▸ **What the task requires**:
Copy out every one of the following entries word for word, without changing anything.
------ Dataset entries
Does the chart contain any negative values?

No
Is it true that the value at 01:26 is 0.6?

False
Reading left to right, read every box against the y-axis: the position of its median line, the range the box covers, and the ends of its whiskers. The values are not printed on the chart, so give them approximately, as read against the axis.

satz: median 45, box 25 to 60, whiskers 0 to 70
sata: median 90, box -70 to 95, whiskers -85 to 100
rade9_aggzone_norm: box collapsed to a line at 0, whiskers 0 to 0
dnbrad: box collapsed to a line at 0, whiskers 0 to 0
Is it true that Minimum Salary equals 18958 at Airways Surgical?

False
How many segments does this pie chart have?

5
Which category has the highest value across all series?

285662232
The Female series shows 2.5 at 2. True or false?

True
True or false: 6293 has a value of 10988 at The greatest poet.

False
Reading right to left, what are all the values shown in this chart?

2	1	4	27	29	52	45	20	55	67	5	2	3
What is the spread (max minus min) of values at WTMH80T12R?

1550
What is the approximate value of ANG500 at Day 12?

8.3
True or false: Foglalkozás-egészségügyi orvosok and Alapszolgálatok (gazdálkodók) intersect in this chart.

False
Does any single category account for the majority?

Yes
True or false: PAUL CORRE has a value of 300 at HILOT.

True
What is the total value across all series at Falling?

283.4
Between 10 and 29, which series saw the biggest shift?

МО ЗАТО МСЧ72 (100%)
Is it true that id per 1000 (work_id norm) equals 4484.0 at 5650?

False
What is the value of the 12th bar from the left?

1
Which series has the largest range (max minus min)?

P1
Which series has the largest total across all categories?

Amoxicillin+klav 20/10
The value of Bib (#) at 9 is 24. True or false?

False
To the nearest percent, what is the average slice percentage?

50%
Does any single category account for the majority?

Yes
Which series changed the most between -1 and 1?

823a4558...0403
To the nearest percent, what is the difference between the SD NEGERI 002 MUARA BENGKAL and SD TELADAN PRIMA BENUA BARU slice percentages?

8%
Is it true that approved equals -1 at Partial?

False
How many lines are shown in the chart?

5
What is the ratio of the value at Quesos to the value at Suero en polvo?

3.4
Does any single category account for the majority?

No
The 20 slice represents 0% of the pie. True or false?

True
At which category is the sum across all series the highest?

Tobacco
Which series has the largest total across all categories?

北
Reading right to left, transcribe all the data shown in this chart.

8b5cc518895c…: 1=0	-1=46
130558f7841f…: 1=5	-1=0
------------
▸ **Worked solution**:
Does the chart contain any negative values?

No
Is it true that the value at 01:26 is 0.6?

False
Reading left to right, read every box against the y-axis: the position of its median line, the range the box covers, and the ends of its whiskers. The values are not printed on the chart, so give them approximately, as read against the axis.

satz: median 45, box 25 to 60, whiskers 0 to 70
sata: median 90, box -70 to 95, whiskers -85 to 100
rade9_aggzone_norm: box collapsed to a line at 0, whiskers 0 to 0
dnbrad: box collapsed to a line at 0, whiskers 0 to 0
Is it true that Minimum Salary equals 18958 at Airways Surgical?

False
How many segments does this pie chart have?

5
Which category has the highest value across all series?

285662232
The Female series shows 2.5 at 2. True or false?

True
True or false: 6293 has a value of 10988 at The greatest poet.

False
Reading right to left, what are all the values shown in this chart?

2	1	4	27	29	52	45	20	55	67	5	2	3
What is the spread (max minus min) of values at WTMH80T12R?

1550
What is the approximate value of ANG500 at Day 12?

8.3
True or false: Foglalkozás-egészségügyi orvosok and Alapszolgálatok (gazdálkodók) intersect in this chart.

False
Does any single category account for the majority?

Yes
True or false: PAUL CORRE has a value of 300 at HILOT.

True
What is the total value across all series at Falling?

283.4
Between 10 and 29, which series saw the biggest shift?

МО ЗАТО МСЧ72 (100%)
Is it true that id per 1000 (work_id norm) equals 4484.0 at 5650?

False
What is the value of the 12th bar from the left?

1
Which series has the largest range (max minus min)?

P1
Which series has the largest total across all categories?

Amoxicillin+klav 20/10
The value of Bib (#) at 9 is 24. True or false?

False
To the nearest percent, what is the average slice percentage?

50%
Does any single category account for the majority?

Yes
Which series changed the most between -1 and 1?

823a4558...0403
To the nearest percent, what is the difference between the SD NEGERI 002 MUARA BENGKAL and SD TELADAN PRIMA BENUA BARU slice percentages?

8%
Is it true that approved equals -1 at Partial?

False
How many lines are shown in the chart?

5
What is the ratio of the value at Quesos to the value at Suero en polvo?

3.4
Does any single category account for the majority?

No
The 20 slice represents 0% of the pie. True or false?

True
At which category is the sum across all series the highest?

Tobacco
Which series has the largest total across all categories?

北
Reading right to left, transcribe all the data shown in this chart.

8b5cc518895c…: 1=0	-1=46
130558f7841f…: 1=5	-1=0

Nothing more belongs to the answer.